## BEGIN Information supplied

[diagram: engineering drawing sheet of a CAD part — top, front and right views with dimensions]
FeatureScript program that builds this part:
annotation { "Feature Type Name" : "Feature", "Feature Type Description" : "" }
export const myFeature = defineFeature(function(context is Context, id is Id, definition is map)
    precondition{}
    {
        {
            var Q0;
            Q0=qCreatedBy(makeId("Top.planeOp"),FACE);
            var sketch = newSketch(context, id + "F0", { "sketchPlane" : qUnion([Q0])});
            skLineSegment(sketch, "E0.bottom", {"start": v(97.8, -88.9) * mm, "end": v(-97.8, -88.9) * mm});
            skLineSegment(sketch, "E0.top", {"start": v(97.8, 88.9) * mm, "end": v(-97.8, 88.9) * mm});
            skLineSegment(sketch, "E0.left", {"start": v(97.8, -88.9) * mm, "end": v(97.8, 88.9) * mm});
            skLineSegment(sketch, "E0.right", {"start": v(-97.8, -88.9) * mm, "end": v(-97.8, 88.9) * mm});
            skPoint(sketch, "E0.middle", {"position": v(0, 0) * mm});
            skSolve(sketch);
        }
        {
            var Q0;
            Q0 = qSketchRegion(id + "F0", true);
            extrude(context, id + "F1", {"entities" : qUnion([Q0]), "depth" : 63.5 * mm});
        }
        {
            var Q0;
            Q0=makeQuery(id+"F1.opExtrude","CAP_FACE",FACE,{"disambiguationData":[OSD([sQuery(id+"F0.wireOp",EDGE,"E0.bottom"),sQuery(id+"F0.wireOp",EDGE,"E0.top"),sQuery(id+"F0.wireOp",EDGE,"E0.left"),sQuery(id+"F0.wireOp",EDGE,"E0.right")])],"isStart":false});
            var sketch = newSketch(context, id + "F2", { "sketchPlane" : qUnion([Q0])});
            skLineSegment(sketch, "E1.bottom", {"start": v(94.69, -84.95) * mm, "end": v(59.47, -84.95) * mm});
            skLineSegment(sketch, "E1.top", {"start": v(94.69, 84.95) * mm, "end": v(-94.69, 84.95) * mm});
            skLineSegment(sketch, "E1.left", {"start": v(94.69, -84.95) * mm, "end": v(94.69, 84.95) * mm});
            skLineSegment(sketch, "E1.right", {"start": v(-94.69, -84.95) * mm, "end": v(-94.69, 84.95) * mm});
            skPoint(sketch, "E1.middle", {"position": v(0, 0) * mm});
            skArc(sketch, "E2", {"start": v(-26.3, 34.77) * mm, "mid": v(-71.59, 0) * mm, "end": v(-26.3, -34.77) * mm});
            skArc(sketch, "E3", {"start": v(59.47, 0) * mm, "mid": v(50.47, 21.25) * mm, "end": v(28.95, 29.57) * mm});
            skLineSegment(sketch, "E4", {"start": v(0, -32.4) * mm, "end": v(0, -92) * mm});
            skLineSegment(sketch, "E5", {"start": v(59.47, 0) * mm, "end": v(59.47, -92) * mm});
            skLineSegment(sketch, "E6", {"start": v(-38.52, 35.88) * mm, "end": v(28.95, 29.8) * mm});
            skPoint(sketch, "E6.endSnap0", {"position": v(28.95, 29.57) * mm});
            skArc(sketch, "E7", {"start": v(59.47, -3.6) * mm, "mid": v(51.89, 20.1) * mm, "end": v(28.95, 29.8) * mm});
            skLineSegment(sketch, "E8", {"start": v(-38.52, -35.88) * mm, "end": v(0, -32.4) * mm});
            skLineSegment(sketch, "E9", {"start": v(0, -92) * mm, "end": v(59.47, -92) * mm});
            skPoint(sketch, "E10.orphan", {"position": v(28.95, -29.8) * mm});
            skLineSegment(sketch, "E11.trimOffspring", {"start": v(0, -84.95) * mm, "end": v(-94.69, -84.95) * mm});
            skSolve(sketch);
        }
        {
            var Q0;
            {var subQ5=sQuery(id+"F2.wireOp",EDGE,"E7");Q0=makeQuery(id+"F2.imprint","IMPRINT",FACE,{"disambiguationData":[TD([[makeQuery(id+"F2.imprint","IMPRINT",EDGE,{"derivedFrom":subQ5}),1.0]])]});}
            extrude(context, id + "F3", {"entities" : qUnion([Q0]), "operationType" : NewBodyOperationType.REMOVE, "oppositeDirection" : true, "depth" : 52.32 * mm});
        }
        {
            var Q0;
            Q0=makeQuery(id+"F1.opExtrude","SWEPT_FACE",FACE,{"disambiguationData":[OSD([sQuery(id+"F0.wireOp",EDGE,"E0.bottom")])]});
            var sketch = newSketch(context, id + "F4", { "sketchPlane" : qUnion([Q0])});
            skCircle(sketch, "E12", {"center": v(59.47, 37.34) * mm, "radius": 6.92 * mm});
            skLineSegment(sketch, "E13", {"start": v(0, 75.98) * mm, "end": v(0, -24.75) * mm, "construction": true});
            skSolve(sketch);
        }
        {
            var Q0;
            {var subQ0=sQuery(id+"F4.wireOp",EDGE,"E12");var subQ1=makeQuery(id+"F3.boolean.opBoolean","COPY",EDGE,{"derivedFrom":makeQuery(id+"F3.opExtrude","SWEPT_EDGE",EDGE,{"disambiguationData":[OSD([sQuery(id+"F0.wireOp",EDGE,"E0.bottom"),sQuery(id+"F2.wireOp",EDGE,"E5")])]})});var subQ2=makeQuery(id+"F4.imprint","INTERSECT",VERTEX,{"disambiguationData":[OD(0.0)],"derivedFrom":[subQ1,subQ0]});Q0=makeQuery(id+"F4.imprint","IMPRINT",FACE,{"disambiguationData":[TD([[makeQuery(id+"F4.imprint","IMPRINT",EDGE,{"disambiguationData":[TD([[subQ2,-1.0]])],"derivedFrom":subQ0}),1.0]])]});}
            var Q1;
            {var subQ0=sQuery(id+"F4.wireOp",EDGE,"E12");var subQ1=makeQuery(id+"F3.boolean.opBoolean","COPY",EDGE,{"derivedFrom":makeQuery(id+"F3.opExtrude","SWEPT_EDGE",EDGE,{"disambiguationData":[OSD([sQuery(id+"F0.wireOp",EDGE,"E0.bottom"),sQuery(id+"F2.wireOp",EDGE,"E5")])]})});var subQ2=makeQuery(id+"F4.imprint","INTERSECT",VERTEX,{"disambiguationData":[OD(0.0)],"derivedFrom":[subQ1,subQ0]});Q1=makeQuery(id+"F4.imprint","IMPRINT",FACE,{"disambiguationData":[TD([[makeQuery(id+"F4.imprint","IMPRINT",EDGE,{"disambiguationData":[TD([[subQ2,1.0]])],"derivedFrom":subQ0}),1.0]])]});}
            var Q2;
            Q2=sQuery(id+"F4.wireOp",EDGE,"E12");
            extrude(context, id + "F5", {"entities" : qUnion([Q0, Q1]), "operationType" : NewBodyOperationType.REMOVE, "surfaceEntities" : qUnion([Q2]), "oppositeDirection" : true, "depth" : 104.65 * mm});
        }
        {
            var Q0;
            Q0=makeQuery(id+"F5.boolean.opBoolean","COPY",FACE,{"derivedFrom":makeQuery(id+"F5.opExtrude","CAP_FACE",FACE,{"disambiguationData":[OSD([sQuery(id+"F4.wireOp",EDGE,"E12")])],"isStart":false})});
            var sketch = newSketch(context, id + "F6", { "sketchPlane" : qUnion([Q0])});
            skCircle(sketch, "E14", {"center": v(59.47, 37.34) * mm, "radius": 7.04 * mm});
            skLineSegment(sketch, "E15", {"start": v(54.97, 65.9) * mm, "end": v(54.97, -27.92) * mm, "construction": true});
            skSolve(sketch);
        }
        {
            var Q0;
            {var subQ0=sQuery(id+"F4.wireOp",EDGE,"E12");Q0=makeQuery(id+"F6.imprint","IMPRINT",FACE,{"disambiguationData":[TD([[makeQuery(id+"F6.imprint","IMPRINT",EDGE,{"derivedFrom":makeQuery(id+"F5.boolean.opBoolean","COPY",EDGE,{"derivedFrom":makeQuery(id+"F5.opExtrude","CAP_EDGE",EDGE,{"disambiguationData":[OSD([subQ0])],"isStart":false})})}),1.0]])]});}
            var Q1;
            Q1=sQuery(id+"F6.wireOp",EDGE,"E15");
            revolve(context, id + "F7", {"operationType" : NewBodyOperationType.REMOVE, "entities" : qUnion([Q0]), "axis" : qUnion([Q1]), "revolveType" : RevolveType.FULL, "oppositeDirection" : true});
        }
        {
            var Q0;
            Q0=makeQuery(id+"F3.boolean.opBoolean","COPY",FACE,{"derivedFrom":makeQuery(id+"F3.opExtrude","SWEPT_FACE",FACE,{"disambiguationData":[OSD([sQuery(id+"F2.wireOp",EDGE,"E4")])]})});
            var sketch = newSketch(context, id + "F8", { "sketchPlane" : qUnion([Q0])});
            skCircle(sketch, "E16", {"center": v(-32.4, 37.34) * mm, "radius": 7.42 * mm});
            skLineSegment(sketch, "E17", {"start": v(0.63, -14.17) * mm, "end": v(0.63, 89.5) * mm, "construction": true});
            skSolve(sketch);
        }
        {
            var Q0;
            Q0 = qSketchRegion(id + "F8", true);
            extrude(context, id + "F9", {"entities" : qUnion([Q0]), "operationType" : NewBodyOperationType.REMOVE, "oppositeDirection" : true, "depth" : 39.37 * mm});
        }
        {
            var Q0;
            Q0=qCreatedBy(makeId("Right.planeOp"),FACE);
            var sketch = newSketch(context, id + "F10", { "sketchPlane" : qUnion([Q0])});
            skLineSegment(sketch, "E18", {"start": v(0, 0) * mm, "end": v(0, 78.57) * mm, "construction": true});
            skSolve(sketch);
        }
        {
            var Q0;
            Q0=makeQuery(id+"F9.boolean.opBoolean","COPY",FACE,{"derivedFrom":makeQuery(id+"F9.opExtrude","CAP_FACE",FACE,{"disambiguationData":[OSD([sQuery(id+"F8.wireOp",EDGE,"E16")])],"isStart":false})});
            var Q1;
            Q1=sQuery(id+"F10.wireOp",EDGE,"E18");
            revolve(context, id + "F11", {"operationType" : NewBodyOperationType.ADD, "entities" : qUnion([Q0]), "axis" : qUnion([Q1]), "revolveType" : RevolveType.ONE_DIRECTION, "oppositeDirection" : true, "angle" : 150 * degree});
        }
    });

## END Information supplied

Find every line in the rows above that contains the string "radius", treating uppercase and lowercase as different, and copy each of those lines.

            skCircle(sketch, "E12", {"center": v(59.47, 37.34) * mm, "radius": 6.92 * mm});
            skCircle(sketch, "E14", {"center": v(59.47, 37.34) * mm, "radius": 7.04 * mm});
            skCircle(sketch, "E16", {"center": v(-32.4, 37.34) * mm, "radius": 7.42 * mm});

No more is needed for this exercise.